* [YOUR TASK]
Recast the lines of the records below as a Markdown table with the columns "Row" and "Line", giving each line its own numbered row and skipping any blank lines. Leave the pictures out.

* [EXERCISE MATERIALS]
++++++++++++++++++++

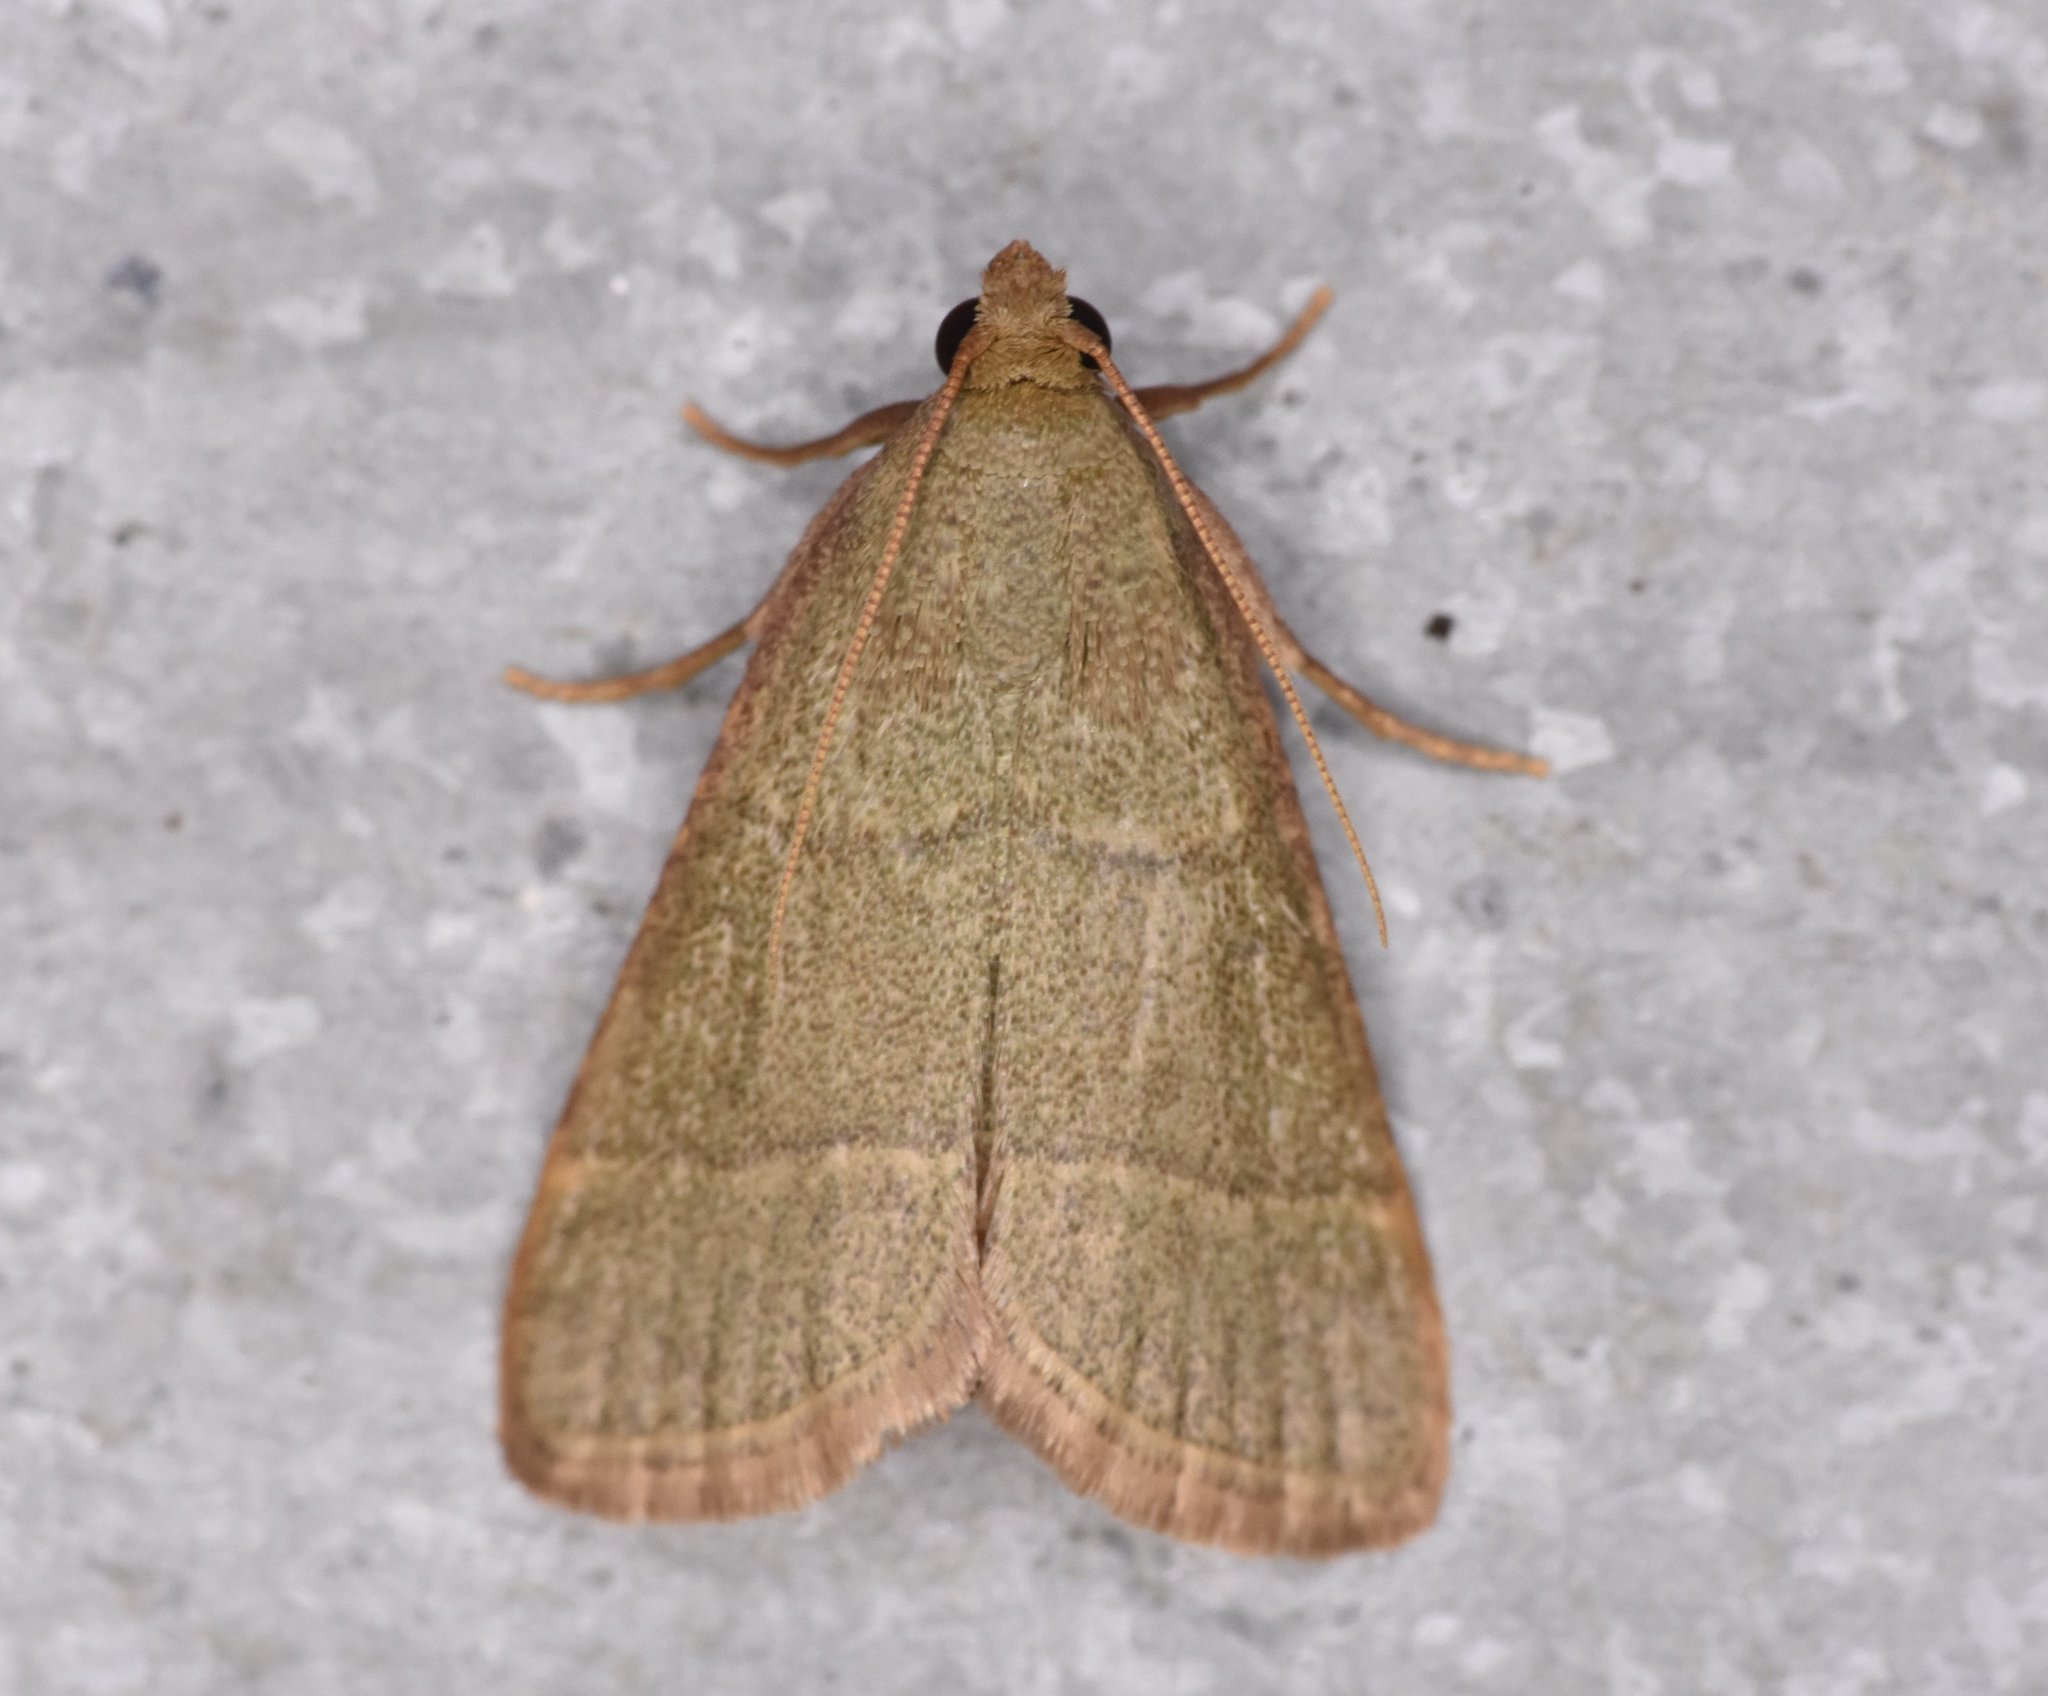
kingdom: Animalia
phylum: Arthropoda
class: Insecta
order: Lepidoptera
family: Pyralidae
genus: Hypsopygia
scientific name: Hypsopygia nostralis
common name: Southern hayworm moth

++++++++++++++++++++

* [OUTPUT BELOW]
| Row | Line |
|---|---|
| 1 | kingdom: Animalia |
| 2 | phylum: Arthropoda |
| 3 | class: Insecta |
| 4 | order: Lepidoptera |
| 5 | family: Pyralidae |
| 6 | genus: Hypsopygia |
| 7 | scientific name: Hypsopygia nostralis |
| 8 | common name: Southern hayworm moth |